No-Fail Homemade Simple Pizza Dough

With "Spooky Pizza Day" (a.k.a. Halloween) quickly approaching, I thought I would share my favorite recipe for homemade pizza dough.  If you haven't tried making your own crust, you really should.  the flavor and the texture is so different from what you can get pre-made.  The dough itself is easy enough to make, but even better is the fact that you can make it ahead of time, and either freeze it for later or keep in the fridge for up to a week.  It makes those last-minute dinners a snap.  Also, I strongly strongly recommend you go with the bread flour (or even 00 if you have it).  The extra gluten is what makes this dough a no-fail one.

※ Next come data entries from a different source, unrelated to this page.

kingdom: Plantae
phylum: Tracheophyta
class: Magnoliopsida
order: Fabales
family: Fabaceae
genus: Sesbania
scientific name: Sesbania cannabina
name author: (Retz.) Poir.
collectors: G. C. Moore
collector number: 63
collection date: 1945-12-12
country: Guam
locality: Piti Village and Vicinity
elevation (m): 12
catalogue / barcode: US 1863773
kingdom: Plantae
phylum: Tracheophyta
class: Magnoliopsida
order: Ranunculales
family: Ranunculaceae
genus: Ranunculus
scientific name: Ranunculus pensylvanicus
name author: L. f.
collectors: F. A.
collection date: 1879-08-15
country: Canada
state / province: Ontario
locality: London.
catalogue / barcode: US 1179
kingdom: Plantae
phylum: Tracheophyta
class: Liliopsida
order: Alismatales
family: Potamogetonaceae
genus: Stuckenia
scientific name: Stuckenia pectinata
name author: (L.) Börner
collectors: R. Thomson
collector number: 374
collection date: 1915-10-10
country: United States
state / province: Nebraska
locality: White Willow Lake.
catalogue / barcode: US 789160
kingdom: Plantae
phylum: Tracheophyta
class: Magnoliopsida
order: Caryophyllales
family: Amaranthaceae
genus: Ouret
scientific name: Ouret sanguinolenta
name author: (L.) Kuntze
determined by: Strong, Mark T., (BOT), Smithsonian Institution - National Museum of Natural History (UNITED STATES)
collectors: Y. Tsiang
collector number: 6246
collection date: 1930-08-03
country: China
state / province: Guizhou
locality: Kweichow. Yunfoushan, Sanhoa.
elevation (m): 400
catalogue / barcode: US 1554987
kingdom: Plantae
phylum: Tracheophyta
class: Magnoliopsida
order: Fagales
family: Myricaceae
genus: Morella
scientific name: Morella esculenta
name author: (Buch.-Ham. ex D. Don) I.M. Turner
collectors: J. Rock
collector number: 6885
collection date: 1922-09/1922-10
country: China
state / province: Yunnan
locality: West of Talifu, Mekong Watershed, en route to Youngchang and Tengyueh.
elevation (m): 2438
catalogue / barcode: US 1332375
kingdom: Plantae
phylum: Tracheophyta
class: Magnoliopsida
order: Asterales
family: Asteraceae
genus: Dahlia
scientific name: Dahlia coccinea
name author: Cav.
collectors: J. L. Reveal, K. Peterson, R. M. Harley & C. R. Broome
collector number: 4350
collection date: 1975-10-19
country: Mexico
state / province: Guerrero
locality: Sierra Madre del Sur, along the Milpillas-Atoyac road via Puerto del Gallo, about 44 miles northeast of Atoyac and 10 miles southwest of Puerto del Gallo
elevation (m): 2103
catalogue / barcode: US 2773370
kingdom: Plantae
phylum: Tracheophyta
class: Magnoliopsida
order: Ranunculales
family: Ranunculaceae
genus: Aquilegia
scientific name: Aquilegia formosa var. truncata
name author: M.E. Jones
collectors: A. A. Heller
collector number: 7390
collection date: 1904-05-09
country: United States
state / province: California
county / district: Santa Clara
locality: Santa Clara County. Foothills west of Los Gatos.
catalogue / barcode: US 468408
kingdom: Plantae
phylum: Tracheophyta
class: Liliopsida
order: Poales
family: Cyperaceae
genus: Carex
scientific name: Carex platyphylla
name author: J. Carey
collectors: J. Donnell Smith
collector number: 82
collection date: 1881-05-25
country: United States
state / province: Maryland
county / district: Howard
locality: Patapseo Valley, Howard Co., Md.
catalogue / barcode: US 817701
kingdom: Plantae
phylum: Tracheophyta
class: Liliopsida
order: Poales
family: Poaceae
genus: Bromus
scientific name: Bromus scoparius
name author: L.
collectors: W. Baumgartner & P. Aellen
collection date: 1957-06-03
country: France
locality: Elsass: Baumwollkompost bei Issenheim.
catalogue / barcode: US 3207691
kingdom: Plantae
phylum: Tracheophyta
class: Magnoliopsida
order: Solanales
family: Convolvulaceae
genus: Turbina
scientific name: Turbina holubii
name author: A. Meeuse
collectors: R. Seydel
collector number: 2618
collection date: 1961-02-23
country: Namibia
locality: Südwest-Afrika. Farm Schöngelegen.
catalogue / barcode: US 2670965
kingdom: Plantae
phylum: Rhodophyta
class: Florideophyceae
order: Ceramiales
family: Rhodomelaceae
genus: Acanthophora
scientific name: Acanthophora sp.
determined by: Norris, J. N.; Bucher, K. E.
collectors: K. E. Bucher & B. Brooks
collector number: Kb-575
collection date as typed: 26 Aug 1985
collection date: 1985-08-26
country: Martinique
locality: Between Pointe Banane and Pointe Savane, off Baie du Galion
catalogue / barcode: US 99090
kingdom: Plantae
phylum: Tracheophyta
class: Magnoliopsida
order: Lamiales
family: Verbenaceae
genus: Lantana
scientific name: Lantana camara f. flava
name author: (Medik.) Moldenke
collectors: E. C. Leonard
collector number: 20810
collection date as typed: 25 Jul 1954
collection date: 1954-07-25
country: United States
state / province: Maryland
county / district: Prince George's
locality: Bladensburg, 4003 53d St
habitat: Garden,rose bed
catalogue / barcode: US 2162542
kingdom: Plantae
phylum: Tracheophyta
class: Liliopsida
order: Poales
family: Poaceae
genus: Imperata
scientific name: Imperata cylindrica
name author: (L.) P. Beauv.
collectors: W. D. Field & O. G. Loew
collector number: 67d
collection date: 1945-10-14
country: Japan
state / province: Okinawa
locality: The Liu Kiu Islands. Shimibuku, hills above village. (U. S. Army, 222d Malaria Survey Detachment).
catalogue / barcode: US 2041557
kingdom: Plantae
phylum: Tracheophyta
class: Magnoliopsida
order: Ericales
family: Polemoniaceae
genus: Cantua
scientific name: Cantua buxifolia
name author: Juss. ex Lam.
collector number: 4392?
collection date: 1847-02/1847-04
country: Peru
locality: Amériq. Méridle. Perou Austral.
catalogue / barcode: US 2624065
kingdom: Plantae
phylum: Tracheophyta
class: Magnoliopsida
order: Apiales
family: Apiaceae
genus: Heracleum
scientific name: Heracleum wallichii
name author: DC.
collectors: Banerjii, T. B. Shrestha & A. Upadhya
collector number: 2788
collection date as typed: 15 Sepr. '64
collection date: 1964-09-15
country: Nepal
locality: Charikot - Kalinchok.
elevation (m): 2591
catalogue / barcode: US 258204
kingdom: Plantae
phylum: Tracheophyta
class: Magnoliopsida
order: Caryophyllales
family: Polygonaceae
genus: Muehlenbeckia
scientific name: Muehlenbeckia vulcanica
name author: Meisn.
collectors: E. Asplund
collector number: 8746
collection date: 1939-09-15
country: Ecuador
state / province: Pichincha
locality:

The nutritional info is for the entire recipe.

No-Fail Simple Pizza Dough
Makes 2 thinner crust pizzas or 1 thick crust pizza, about 14" each
1015 cals / 13.5g fat / 180g carbs / 32g protein

3/4 cup warm (not hot) water
2 1/2 tsp active dry yeast
1 tsp sugar
2 cups bread flour (plus more for dusting)
1 TB olive oil
1 tsp salt

1.  In the bowl of a stand mixed fitted with a dough hook, combine the water, yeast, and sugar.  Let sit until foamy (about 5-10 mites).  Of just use a regular bowl if you are doing this by hand.

2.  Add the flour, oil, and salt.  Mix until the dough pulls away from the sides and forms a ball.  Turn out onto a lightly floured surface and knead a few times.  Form into a ball and place in an oiled bowl, turning to coat the dough with oil.  Cover with plastic and let the dough rise in a warm place for 1-2 hours, until doubled in size.

3.  Divide dough in half, kneading each half into smooth balls with floured hands.  Roll out to desired thickness, and cook as desired.  Or...cover tightly with plastic wrap and store in the fridge or freeze until ready to use.